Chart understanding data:

◇ ◇ ◇ ◇ ◇ ◇ ◇

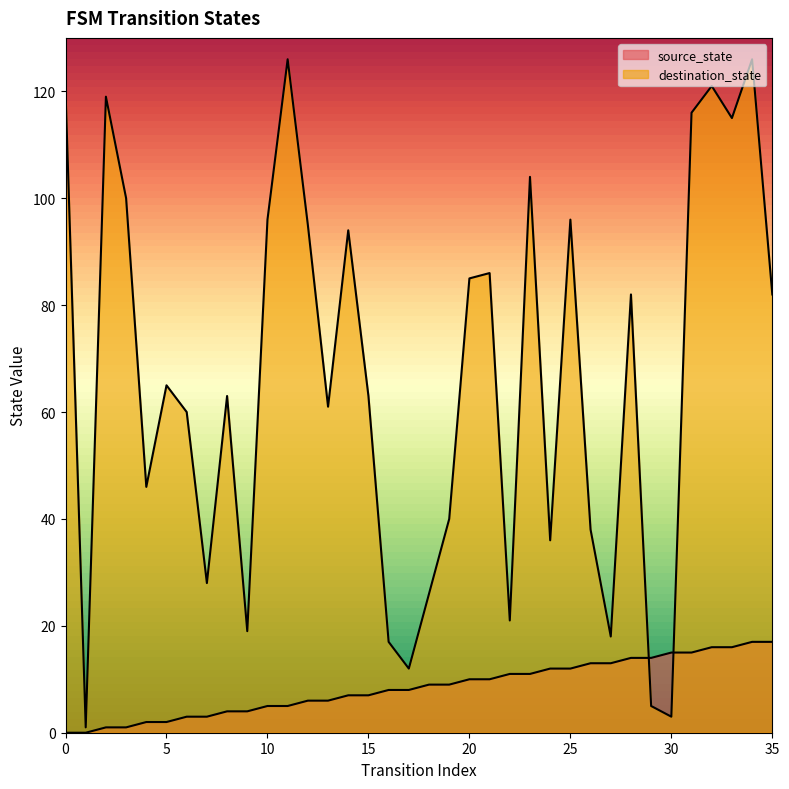

How many data points in destination_state are above 65?

17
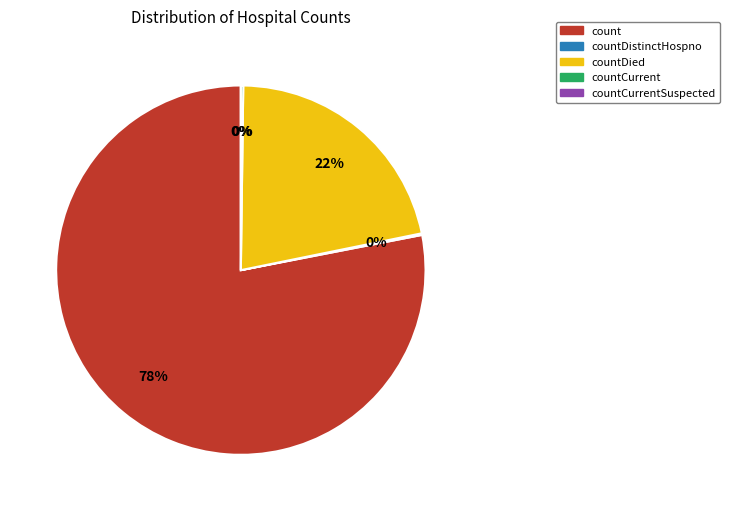

To the nearest percent, what is the average slice percentage?

20%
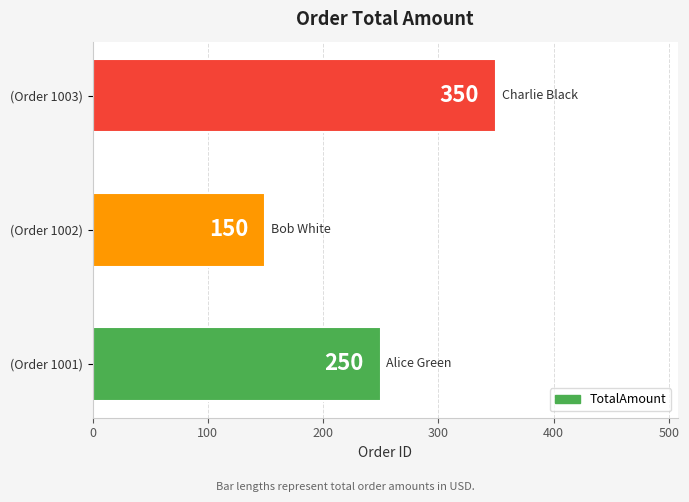

Rank the categories by value from lowest to highest.

(Order 1002), (Order 1001), (Order 1003)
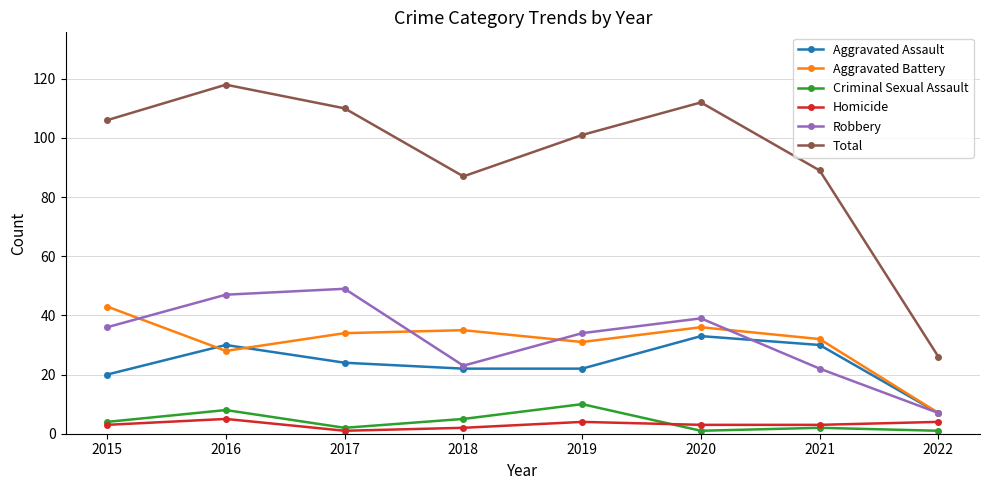

How many categories are shown in the chart?

8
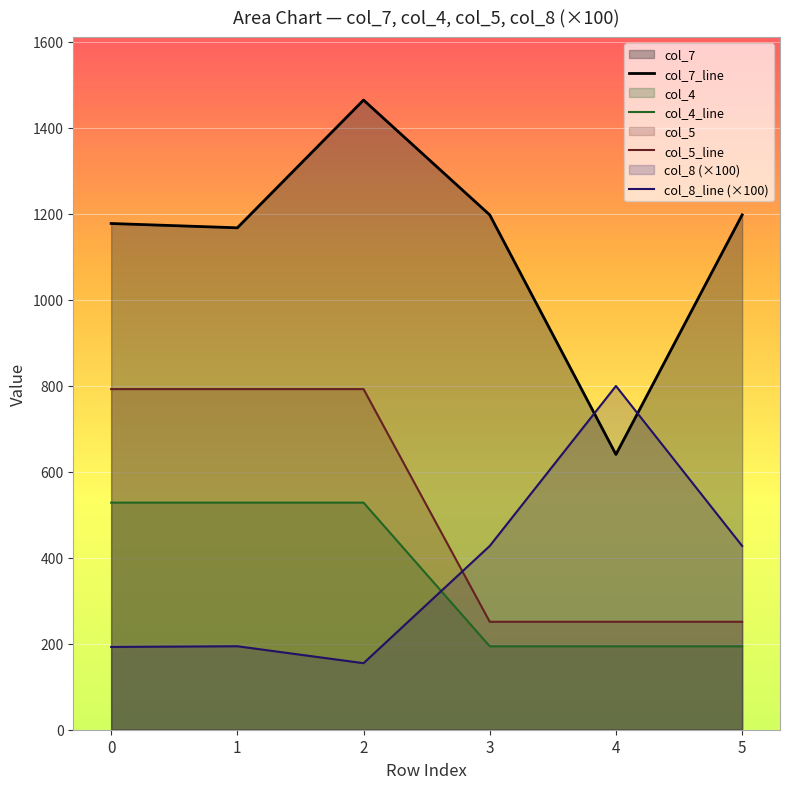

How many lines are shown in the chart?

4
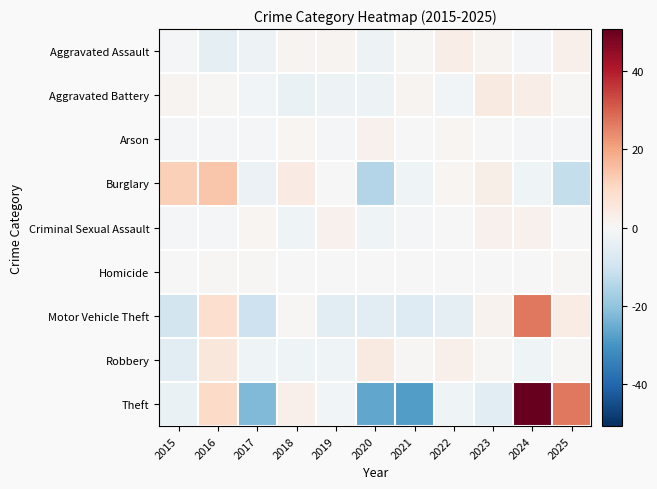

Which series has the largest range (max minus min)?

Theft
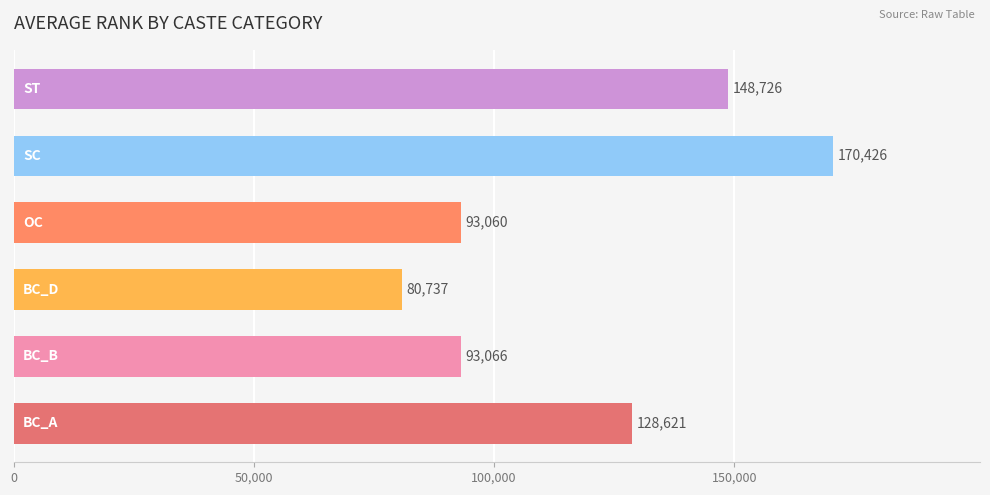

What is the greatest value displayed?

170426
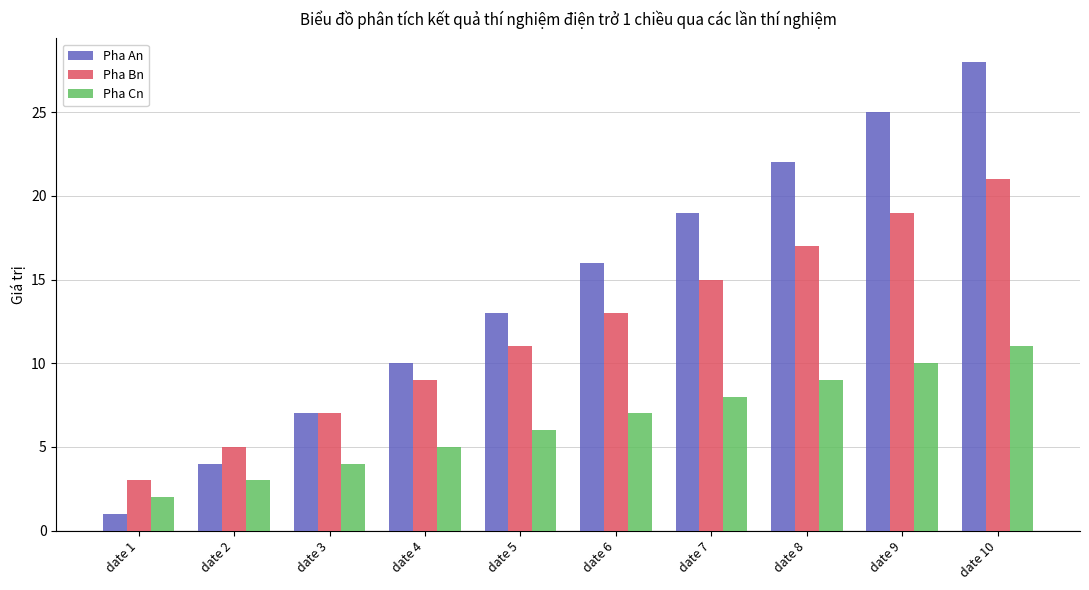

How many bars are there in each group?

3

◇ ◇ ◇ ◇ ◇ ◇ ◇

* _Task prompt_
Copy the text of every entry above word for word, leaving out the pictures.

* _Task solution_
How many data points in destination_state are above 65?

17

To the nearest percent, what is the average slice percentage?

20%

Rank the categories by value from lowest to highest.

(Order 1002), (Order 1001), (Order 1003)

How many categories are shown in the chart?

8

How many lines are shown in the chart?

4

Which series has the largest range (max minus min)?

Theft

What is the greatest value displayed?

170426

How many bars are there in each group?

3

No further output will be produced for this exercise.